What to do
Count, please, the lines in the listing below that contain "down", and reply with the count only.

-------- Material for this exercise --------

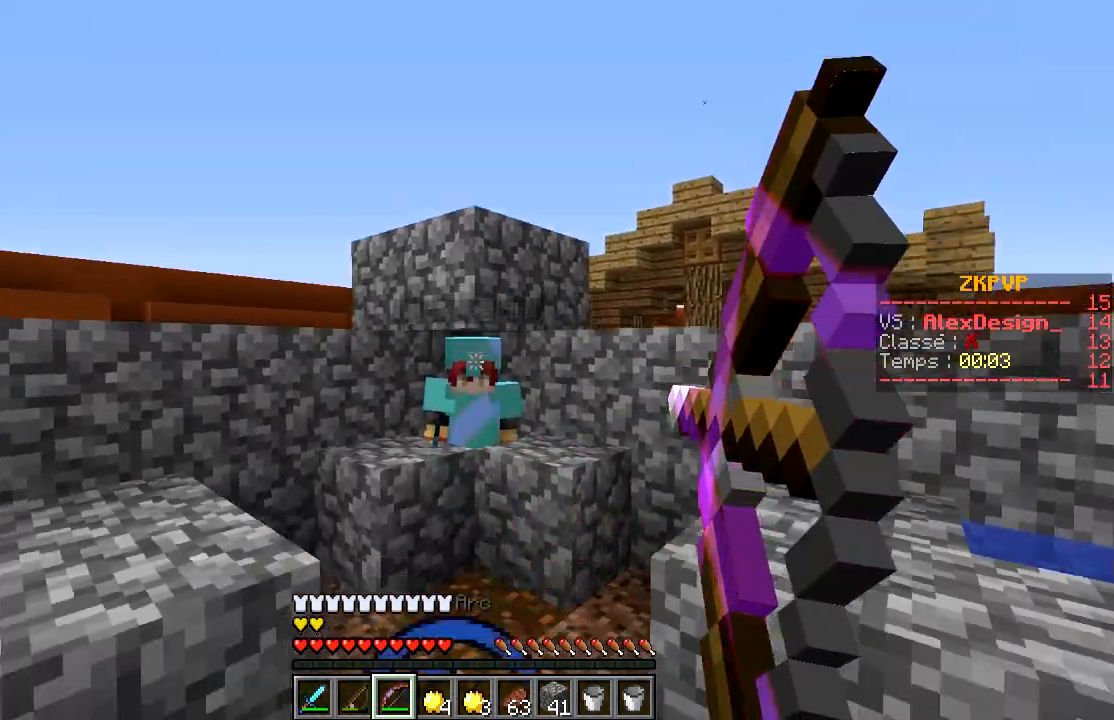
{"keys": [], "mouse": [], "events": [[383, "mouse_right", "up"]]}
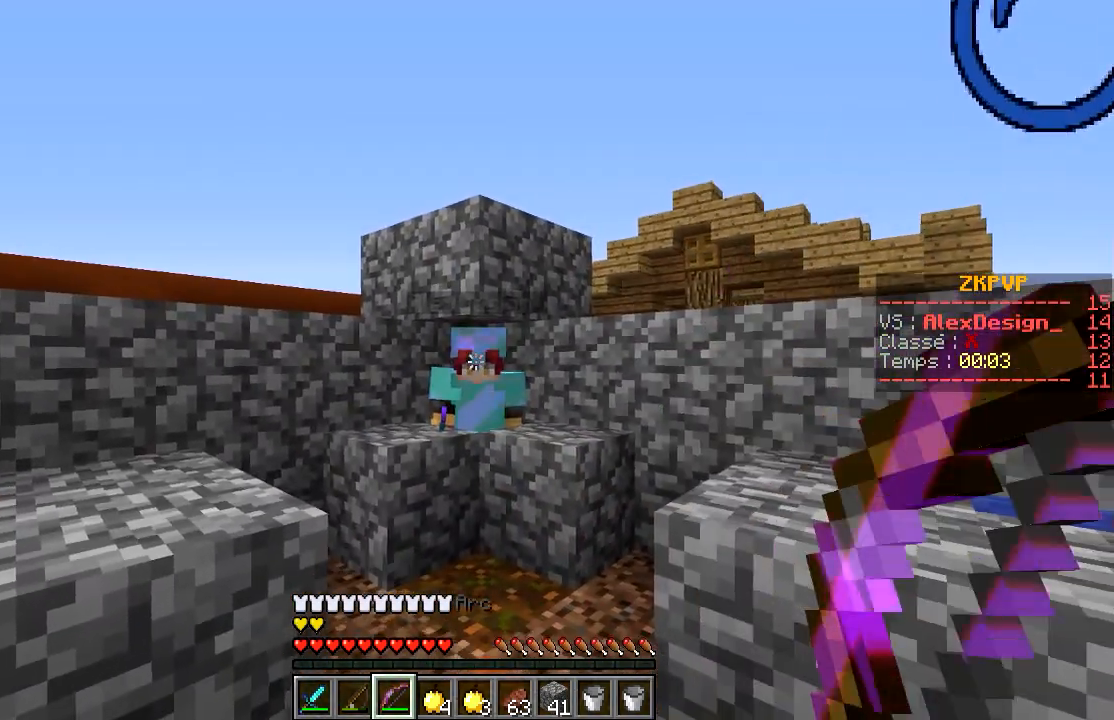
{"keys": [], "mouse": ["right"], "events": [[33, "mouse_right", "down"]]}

--------
-------- Material for this exercise --------

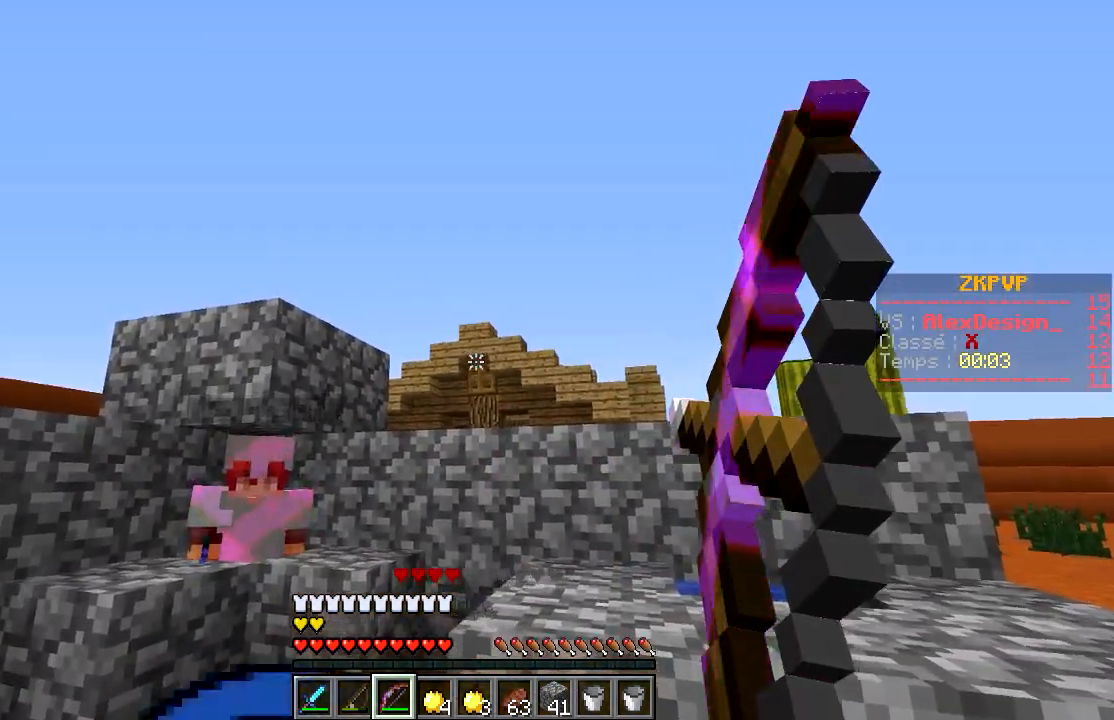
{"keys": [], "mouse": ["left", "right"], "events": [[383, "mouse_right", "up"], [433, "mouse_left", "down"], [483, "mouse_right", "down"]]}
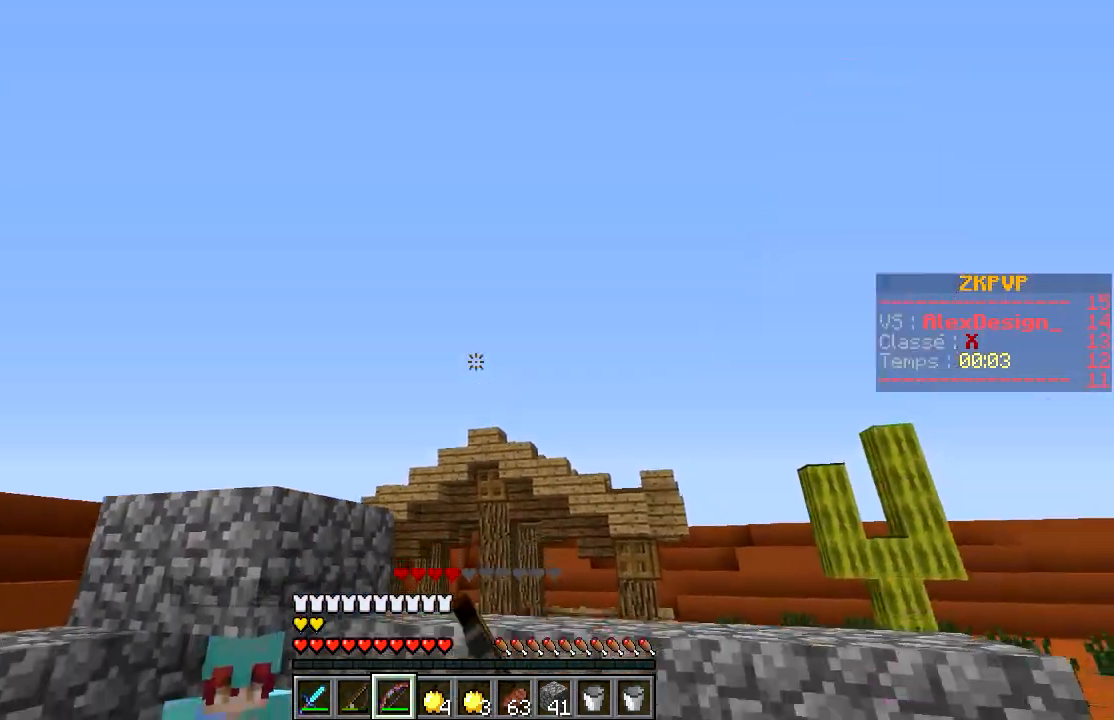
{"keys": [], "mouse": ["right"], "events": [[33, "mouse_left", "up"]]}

--------

Solution to the problem
2